Federal programs can be very complicated, and free assistance helps farmers and ranchers save millions of acres of land from development. Tell Deputy Chief for Programs Tony Kramer not to charge fees for helping farmers and ranchers navigate the complicated conservation process. Tell Tony Kramer, the Deputy Chief for Programs for the USDA Natural Resources Conservation Service to keep offering assistance to farmers and ranchers for free, and to help them navigate the process to save more of their land from development and destruction.
Dear Mr. Kramer,
The Natural Resources Conservation Service has always helped farmers and ranchers navigate the complicated conservation program process for free, helping to save millions of acres of land from destruction due to poor management and development.
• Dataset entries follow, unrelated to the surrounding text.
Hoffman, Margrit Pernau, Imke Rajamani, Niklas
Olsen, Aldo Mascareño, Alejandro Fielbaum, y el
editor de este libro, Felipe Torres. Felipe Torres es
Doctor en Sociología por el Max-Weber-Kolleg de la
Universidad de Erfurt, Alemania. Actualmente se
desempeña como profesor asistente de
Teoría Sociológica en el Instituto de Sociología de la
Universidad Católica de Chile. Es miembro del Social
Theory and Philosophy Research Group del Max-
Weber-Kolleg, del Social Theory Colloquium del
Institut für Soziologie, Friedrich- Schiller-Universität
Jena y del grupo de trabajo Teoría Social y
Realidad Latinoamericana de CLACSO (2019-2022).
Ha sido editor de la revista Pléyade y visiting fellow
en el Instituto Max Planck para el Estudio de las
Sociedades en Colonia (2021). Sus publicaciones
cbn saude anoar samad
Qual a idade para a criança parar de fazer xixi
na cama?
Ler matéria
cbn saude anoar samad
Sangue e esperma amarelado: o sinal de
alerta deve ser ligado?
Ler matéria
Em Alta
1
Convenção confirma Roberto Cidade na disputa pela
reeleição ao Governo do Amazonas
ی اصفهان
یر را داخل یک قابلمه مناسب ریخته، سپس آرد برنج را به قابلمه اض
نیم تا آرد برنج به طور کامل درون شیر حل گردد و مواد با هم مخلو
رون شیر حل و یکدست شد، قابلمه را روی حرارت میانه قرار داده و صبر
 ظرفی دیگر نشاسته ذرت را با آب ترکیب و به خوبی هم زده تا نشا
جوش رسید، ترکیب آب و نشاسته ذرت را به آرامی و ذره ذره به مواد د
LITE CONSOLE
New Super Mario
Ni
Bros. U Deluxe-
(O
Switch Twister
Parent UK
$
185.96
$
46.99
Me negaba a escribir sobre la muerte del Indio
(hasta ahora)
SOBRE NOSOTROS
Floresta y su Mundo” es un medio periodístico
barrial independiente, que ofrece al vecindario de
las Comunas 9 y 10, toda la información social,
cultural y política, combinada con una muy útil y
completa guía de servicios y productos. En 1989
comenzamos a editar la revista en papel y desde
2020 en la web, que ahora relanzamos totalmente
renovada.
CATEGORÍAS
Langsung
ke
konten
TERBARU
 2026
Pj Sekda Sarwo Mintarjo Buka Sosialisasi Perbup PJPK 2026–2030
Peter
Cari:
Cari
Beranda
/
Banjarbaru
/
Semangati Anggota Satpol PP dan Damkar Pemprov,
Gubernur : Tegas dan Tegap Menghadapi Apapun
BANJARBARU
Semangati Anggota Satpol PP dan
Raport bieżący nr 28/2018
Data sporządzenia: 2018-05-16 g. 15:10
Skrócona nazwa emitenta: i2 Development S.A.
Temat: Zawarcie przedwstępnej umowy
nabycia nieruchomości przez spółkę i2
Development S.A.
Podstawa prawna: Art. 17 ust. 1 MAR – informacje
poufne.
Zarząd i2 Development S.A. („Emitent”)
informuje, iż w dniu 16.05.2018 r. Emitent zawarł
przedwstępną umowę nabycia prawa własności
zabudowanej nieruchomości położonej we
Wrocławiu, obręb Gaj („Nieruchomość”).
Recently, Congress passed a budget which allows your office to start collecting fees for this assistance, but we urge you not to do this.
Navigating the various conservation programs and creating conservation plans can be complicated for busy farmers and ranchers, who have jobs and families to feed. Poor land management practices can destroy valuable farmland, and the economic pressure to sell land for development is strong. Adding additional fees for assistance will discourage some farmers and ranchers from participating, causing the loss of land that could have been saved.
We urge you to keep assistance from your office free for farmers and ranchers, keeping conservation programs accessible and saving land from destruction and development.